Dataset items:
* * * * * * *
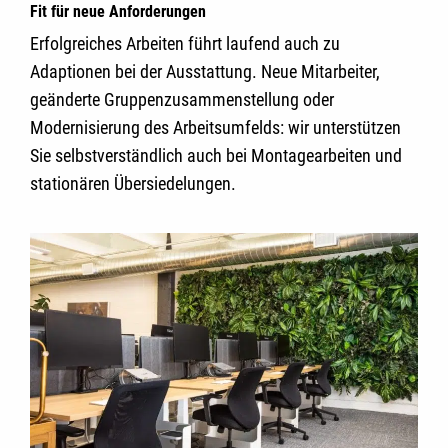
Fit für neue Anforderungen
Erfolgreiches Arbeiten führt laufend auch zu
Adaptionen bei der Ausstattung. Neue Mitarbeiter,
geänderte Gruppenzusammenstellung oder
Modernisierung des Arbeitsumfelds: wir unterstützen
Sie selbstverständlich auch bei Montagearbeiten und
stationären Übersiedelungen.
* * * * * * *
• **EXERCISE DIRECTIONS**
Can you reproduce the text of the records above word for word, leaving the pictures out of your answer?

• **SOLUTION FOR THIS PROBLEM**
Fit für neue Anforderungen
Erfolgreiches Arbeiten führt laufend auch zu
Adaptionen bei der Ausstattung. Neue Mitarbeiter,
geänderte Gruppenzusammenstellung oder
Modernisierung des Arbeitsumfelds: wir unterstützen
Sie selbstverständlich auch bei Montagearbeiten und
stationären Übersiedelungen.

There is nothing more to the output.